We use FAST (https://github.com/czczup/FAST) as the base algorithm for text detection and MMOCR (https://mmocr.readthedocs.io/en/dev-1.x/) for text recognition i.e. reading the text. This repository shares the combined implementation of FAST and MMOCR for running on web-scales (adapted from DataComp https://www.datacomp.ai/).

Installation

git clone https://github.com/locuslab/T-MARS.git
cd T-MARS
conda create -n tmars python=3.10 -y
conda activate tmars
pip install -e .

For MMOCR installation (this is only needed if you want to do OCR detection, and is not needed for T-MARS):

pip install -U openmim
mim install mmengine
mim install mmcv
mim install mmdet
cd dataset2metadata/text_detection
git clone https://github.com/open-mmlab/mmocr.git
cd mmocr
pip install -e .

Text detection and recognition

Please refer to text_snake_wrapper.py for the main implementation of text detection (FAST) and text recognition (MMOCR).
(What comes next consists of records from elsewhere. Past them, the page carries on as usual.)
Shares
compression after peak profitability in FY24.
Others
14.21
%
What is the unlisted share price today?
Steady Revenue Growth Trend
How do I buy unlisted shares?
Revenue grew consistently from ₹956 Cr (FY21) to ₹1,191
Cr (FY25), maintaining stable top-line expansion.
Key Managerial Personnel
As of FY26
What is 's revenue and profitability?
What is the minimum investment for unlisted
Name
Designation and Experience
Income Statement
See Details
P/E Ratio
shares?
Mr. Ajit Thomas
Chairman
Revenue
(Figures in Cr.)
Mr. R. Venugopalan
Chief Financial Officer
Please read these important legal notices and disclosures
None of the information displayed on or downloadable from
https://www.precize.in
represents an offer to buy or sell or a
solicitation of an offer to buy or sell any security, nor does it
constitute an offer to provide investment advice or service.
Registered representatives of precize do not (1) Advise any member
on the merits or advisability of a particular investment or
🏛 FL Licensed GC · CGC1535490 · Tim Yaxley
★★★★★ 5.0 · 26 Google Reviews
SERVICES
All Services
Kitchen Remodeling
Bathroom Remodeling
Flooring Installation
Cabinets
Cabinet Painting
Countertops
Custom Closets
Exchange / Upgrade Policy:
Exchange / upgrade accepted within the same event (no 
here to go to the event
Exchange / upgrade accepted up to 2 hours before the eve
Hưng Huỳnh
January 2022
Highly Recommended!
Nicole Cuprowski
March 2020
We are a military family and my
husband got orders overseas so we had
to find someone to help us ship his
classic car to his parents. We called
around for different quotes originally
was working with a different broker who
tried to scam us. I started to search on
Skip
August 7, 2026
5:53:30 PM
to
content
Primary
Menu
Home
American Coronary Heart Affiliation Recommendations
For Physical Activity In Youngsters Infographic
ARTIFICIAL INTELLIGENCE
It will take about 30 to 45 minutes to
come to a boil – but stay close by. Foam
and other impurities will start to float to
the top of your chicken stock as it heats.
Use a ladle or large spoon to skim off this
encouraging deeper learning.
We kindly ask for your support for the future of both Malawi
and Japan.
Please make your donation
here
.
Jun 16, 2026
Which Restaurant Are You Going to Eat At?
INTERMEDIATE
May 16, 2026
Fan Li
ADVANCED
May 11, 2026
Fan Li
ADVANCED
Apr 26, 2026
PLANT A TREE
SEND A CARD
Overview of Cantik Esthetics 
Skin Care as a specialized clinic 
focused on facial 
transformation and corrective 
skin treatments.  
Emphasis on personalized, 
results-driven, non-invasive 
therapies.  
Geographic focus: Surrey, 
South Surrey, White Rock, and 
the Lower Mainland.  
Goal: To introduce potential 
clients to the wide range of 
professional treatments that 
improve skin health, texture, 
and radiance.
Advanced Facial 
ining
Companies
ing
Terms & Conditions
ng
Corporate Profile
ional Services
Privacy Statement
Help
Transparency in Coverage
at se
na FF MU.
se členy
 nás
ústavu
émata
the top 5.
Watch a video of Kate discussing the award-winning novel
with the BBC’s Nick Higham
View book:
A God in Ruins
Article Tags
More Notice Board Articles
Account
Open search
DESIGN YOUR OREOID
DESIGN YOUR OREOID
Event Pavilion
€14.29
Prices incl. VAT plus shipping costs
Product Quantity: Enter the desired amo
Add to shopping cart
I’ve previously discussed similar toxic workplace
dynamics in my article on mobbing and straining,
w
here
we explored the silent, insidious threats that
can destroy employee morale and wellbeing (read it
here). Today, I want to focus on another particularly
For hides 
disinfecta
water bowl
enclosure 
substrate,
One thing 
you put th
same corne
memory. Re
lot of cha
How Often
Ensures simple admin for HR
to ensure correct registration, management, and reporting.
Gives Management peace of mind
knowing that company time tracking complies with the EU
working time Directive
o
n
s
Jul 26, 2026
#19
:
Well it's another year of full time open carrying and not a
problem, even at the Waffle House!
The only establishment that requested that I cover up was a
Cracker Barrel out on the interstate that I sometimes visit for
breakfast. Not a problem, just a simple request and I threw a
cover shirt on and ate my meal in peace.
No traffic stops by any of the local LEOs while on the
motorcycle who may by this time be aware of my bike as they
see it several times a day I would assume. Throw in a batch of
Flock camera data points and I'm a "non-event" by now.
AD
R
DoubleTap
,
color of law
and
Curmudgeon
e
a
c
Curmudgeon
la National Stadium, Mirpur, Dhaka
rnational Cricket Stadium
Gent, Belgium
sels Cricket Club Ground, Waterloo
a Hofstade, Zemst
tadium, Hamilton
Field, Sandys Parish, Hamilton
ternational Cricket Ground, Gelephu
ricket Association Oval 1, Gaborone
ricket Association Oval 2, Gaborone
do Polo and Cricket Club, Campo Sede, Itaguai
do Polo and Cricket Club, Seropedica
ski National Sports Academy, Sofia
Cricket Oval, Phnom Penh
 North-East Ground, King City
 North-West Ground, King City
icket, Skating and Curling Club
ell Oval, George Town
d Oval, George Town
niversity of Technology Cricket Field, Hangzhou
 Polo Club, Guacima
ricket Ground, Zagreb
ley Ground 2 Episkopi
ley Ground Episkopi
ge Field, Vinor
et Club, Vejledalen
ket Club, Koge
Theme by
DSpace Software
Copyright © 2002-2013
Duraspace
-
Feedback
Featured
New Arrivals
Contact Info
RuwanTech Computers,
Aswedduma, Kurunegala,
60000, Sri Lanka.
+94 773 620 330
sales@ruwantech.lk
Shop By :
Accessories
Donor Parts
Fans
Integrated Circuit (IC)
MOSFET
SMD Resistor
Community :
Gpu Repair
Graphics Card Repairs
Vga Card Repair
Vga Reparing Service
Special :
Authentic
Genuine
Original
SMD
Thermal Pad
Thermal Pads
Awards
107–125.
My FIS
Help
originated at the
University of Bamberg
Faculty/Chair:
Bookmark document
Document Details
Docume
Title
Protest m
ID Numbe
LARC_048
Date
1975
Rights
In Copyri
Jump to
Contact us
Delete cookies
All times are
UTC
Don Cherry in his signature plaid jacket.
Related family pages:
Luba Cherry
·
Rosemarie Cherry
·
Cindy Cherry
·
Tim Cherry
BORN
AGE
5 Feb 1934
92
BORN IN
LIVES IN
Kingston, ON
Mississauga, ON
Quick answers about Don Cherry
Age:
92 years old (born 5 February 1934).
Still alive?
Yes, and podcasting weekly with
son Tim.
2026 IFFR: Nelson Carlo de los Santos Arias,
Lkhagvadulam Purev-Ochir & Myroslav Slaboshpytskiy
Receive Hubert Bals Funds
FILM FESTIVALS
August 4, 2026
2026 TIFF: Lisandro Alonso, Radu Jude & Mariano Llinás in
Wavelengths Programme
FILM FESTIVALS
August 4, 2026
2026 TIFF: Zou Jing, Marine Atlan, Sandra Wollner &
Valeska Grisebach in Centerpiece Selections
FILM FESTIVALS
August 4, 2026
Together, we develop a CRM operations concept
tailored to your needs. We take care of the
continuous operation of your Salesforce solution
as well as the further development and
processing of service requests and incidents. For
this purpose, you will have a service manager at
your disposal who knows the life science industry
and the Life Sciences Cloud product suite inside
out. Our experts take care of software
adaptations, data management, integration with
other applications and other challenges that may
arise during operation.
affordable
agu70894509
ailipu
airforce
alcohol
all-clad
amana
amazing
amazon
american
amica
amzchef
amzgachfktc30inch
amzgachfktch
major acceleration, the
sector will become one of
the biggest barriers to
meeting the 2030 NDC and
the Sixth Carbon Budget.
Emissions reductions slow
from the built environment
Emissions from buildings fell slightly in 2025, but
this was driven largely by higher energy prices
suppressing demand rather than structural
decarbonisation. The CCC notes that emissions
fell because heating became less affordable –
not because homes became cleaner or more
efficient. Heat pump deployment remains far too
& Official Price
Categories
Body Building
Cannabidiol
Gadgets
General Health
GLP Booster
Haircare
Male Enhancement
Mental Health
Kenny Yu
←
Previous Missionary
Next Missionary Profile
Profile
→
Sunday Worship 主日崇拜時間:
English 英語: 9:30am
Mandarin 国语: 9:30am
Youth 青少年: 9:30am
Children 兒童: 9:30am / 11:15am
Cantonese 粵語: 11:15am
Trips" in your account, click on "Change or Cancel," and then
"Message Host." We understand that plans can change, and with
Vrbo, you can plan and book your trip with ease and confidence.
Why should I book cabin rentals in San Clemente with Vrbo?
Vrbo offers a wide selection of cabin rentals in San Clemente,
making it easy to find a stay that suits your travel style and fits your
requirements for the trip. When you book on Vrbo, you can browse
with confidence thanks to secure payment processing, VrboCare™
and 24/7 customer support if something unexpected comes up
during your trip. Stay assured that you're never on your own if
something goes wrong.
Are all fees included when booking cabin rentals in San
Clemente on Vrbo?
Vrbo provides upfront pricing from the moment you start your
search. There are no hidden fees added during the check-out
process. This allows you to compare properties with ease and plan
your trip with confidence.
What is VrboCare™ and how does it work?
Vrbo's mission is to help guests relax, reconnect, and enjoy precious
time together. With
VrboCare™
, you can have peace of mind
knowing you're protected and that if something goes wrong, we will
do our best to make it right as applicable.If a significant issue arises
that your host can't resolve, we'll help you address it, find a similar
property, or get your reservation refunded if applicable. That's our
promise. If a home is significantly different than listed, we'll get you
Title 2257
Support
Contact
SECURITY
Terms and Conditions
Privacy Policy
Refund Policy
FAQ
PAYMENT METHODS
Download the text detection model :

cd dataset2metadata/text_detection
wget https://github.com/czczup/FAST/releases/download/release/fast_tiny_tt_512_finetune_ic17mlt.pth

RUN

cd dataset2metadata/text_detection
dataset2metadata --yml ../../examples/slurm/text_template.yml

Please see the examples/ folder for ways in which dataset2metadata is to be used for running T-MARS on webscale. You can specify the tar file paths in text_template.yml and create multiple such template files using prepare_jobs.py

cd dataset2metadata
dataset2metadata --yml examples/text_template.yml

Acknowlegements

We thank the authors of FAST, MMOCR and DataComp team for open sourcing their code bases.